Here, we show an awk one-liner as an example:
$ awk -F'/' '$0==FS{ print $0; next }{ a = length($NF) ? $NF : $(NF-1); print a }' <<< "/tmp/dir/target"
target
$ awk -F'/' '$0==FS{ print $0; next }{ a = length($NF) ? $NF : $(NF-1); print a }' <<< "/tmp/dir/target/"
target
$ awk -F'/' '$0==FS{ print $0; next }{ a = length($NF) ? $NF : $(NF-1); print a }' <<< "/"
/
$ echo "^$( awk -F'/' '$0==FS{ print $0; next }{ a = length($NF) ? $NF : $(NF-1); print a }' <<< "/tmp/dir/ " )\$"
^ $
$ echo "^$( awk -F'/' '$0==FS{ print $0; next }{ a = length($NF) ? $NF : $(NF-1); print a }' <<< "/tmp/dir/ /" )\$"
^ $
Note that in the last two examples, we print the result between “^” and “*$*” so that we can more easily see that the expected result (four spaces) has been extracted.
As we can see, the awk one-liner works for all the cases. But if we compare it to the first version (awk -F’/’ ‘{print $NF}’ ), it’s pretty complex now.
Actually, the Coreutils package has provided a convenient command to solve our problem.
4. Using the basename Command
As the name implies, the basename command can strip the parent directories of a given path string.
Further, it’s pretty stable and covers all the corner cases. Next, let’s do a test with different inputs:
$ basename "/tmp/dir/target"
target
$ basename "/tmp/dir/target/"
target
$ basename "/"
/
$ echo "^$(basename '/tmp/dir/ ')\$"
^ $
$ echo "^$(basename '/tmp/dir/ /')\$"
^ $
As the output above shows, the basename command is a straightforward solution to the problem.
It’s worth mentioning that the basename command has a brother, dirname, which does the opposite — strip the last component from the given path string:
$ dirname "/tmp/dir/target"
/tmp/dir
When we need to handle path strings, we can first consider if basename and/or dirname can solve the problem. Usually, solutions with these two commands are stable and easier to understand.

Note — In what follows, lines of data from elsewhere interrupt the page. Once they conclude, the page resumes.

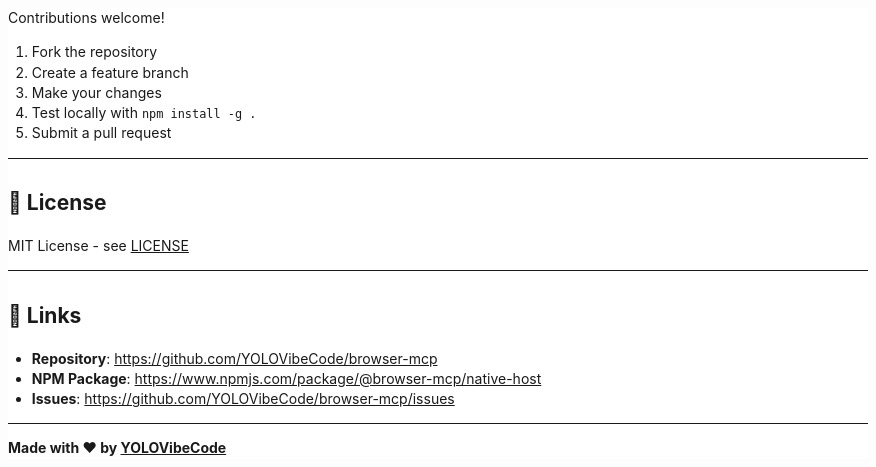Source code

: Contributions welcome!

1. Fork the repository
2. Create a feature branch
3. Make your changes
4. Test locally with `npm install -g .`
5. Submit a pull request

---

## 📄 License

MIT License - see [LICENSE](../LICENSE)

---

## 🔗 Links

- **Repository**: https://github.com/YOLOVibeCode/browser-mcp
- **NPM Package**: https://www.npmjs.com/package/@browser-mcp/native-host
- **Issues**: https://github.com/YOLOVibeCode/browser-mcp/issues

---

**Made with ❤️ by [YOLOVibeCode](https://github.com/YOLOVibeCode)**

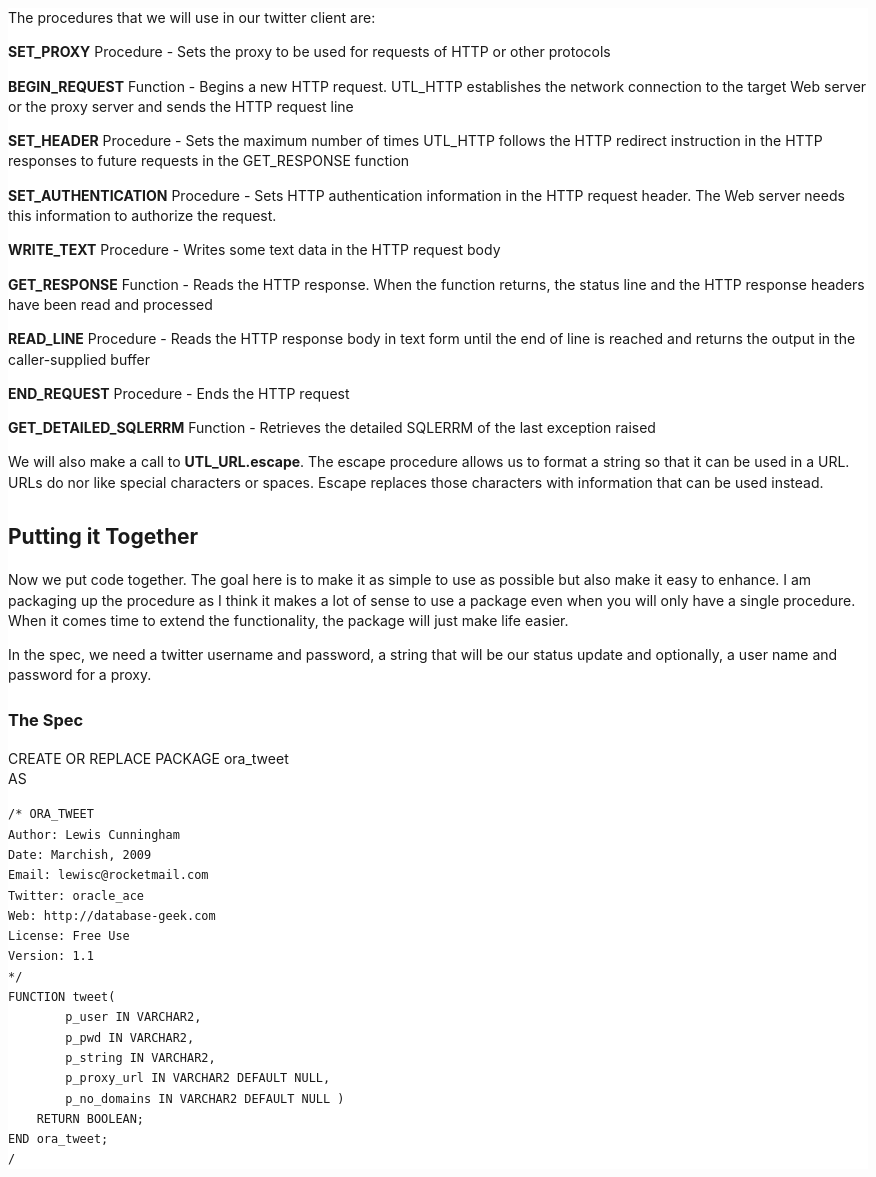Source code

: The procedures that we will use in our twitter client are:  
  
**SET_PROXY** Procedure - Sets the proxy to be used for requests of HTTP or other protocols

**BEGIN_REQUEST** Function - Begins a new HTTP request. UTL_HTTP establishes the network connection to the target Web server or the proxy server and sends the HTTP request line

**SET_HEADER** Procedure - Sets the maximum number of times UTL_HTTP follows the HTTP redirect instruction in the HTTP responses to future requests in the GET_RESPONSE function

**SET_AUTHENTICATION** Procedure - Sets HTTP authentication information in the HTTP request header. The Web server needs this information to authorize the request.

**WRITE_TEXT** Procedure - Writes some text data in the HTTP request body

**GET_RESPONSE** Function - Reads the HTTP response. When the function returns, the status line and the HTTP response headers have been read and processed

**READ_LINE** Procedure - Reads the HTTP response body in text form until the end of line is reached and returns the output in the caller-supplied buffer

**END_REQUEST** Procedure - Ends the HTTP request

**GET_DETAILED_SQLERRM** Function - Retrieves the detailed SQLERRM of the last exception raised  
  
We will also make a call to **UTL_URL.escape**. The escape procedure allows us to format a string so that it can be used in a URL. URLs do nor like special characters or spaces. Escape replaces those characters with information that can be used instead.

## ​Putting it Together

Now we put code together. The goal here is to make it as simple to use as possible but also make it easy to enhance. I am packaging up the procedure as I think it makes a lot of sense to use a package even when you will only have a single procedure. When it comes time to extend the functionality, the package will just make life easier.  
  
In the spec, we need a twitter username and password, a string that will be our status update and optionally, a user name and password for a proxy.

### ​The Spec

CREATE OR REPLACE PACKAGE ora_tweet  
AS  
  

    /* ORA_TWEET  
    Author: Lewis Cunningham  
    Date: Marchish, 2009  
    Email: lewisc@rocketmail.com  
    Twitter: oracle_ace  
    Web: http://database-geek.com  
    License: Free Use  
    Version: 1.1  
    */  
    FUNCTION tweet(  
		    p_user IN VARCHAR2,  
		    p_pwd IN VARCHAR2,  
		    p_string IN VARCHAR2,  
		    p_proxy_url IN VARCHAR2 DEFAULT NULL,  
		    p_no_domains IN VARCHAR2 DEFAULT NULL )  
	    RETURN BOOLEAN;  
    END ora_tweet;  
    /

awk is a powerful utility, and it can certainly solve the problem. However, we have to think if our awk implementation has covered all the corner cases. Otherwise, our solution may lead to an unexpected result — particularly, if it’s a part of a script.
5. Conclusion
In this article, we’ve looked into the problem: extract the last component from a given path string.
The simple problem has several corner cases. We’ve seen an awk one-liner solution covering all those corner cases.
Also, we’ve addressed a more straightforward solution: using the basename command.